Acqua e salute, due temi che vanno di pari passo

Lottare per il diritto all’accesso all’acqua significa anche lottare per il diritto alla salute.

Mai questo è stato così chiaro come in questo momento, infatti l’igiene, il lavaggio frequente delle mani e la pulizia delle superfici sono indispensabili per prevenire il contagio del virus.

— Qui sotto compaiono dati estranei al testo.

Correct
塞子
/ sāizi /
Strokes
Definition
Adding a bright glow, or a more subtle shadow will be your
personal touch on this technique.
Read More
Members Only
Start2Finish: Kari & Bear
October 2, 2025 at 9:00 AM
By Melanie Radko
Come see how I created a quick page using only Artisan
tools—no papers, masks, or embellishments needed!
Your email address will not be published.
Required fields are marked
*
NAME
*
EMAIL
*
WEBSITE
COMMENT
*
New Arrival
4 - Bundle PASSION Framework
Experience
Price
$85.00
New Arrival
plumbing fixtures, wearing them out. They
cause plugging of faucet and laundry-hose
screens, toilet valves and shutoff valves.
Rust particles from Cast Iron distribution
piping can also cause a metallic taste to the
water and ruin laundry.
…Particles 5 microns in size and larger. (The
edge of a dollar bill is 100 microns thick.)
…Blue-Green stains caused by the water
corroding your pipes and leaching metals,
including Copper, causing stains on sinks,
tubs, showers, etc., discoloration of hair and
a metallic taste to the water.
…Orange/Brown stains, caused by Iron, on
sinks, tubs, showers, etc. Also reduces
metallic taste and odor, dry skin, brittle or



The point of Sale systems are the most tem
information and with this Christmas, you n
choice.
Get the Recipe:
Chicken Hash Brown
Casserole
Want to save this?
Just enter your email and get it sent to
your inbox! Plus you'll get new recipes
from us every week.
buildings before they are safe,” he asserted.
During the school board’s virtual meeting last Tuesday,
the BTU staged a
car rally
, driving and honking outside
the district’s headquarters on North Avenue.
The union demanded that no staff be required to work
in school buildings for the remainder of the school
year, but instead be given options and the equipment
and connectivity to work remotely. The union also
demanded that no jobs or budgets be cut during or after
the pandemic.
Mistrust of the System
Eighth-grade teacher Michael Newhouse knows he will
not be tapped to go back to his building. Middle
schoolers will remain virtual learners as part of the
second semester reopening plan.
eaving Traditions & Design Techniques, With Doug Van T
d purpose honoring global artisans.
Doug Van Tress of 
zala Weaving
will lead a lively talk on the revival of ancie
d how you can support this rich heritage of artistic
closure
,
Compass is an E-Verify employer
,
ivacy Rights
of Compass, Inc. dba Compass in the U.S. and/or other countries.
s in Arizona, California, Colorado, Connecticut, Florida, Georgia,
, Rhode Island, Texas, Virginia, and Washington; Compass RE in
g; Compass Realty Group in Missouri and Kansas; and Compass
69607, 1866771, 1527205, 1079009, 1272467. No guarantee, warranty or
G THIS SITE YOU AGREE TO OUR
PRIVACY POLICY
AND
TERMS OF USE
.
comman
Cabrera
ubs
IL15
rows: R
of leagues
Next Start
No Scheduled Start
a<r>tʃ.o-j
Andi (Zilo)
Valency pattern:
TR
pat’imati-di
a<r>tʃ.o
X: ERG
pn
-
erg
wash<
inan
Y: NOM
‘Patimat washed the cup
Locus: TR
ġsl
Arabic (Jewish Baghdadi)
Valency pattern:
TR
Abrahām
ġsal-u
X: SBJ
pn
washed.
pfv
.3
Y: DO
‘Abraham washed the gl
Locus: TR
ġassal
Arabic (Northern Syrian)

Oltre 27000 morti ad oggi, 150 medici, 34 infermieri e 10 farmacisti deceduti per aver svolto il loro lavoro senza adeguati mezzi di protezione individuale, blocco di tutte le attività non essenziali per circa 2 mesi, persone chiuse in casa, divieto di assembramenti e riunioni…
 
Molti hanno paragonato questa situazione a quella di una guerra. Per il 25 aprile medici, infermieri e il personale sanitario sono stati rappresentati come i nuovi eroi di questa “pandemia” che, sembra, ci sia capitata addosso in maniera del tutto inaspettata.
 
In realtà questi eroi , sono stati carne da macello sacrificati sull’altare del neoliberismo!
 
Infatti oggi ci troviamo a subire le conseguenze di anni di politiche finalizzate a smantellare quei diritti riconosciuti dalla Costituzione, che lavoratori e cittadini si sono conquistati, anche a costo della vita e che nel corso degli anni, partiti politici, sindacati e associazioni, hanno contribuito per ricondurli ad una mera formalità.
 
Dopo la Costituzione del ’48, la Legge 883 del 23 dicembre 1978 ha istituito il Servizio Sanitario Nazionale (SSN) con il quale si garantiva l’universalità, l’uguaglianza e l’equità di un diritto umano fondamentale per tutte/i.
 
Con le riforme degli anni ’90 si delega la salute pubblica alla competenza delle regioni e si introduce l’aziendalizzazione, trasformando le USL in Aziende e gestendo la sanità come fosse una “fabbrica” con budget e utili, strozzata da esigenze di bilanci sempre più ristretti e accompagnati da tagli ai finanziamento.
 
Le scelte politiche dell’efficienza efficacia ed economicità impongono la riduzione dei servizi territoriali, più costosi ma necessari per svolgere l’assistenza sanitaria sul territorio in modo da non aggravare l’attività ospedaliera. Invece si lavora al risparmio, di strutture sanitarie, di attrezzature, di formazione e sopratutto di personale.
 
Allo stesso tempo si favorisce e sovvenziona la sanità privata, sopratutto per la diagnostica e piccole degenze. I problemi più grossi e più costosi come le terapie intensive restano al pubblico.

Con questo quadro si è affrontata e si continua ad affrontare alla cieca in Italia la pandemia del coronavirus.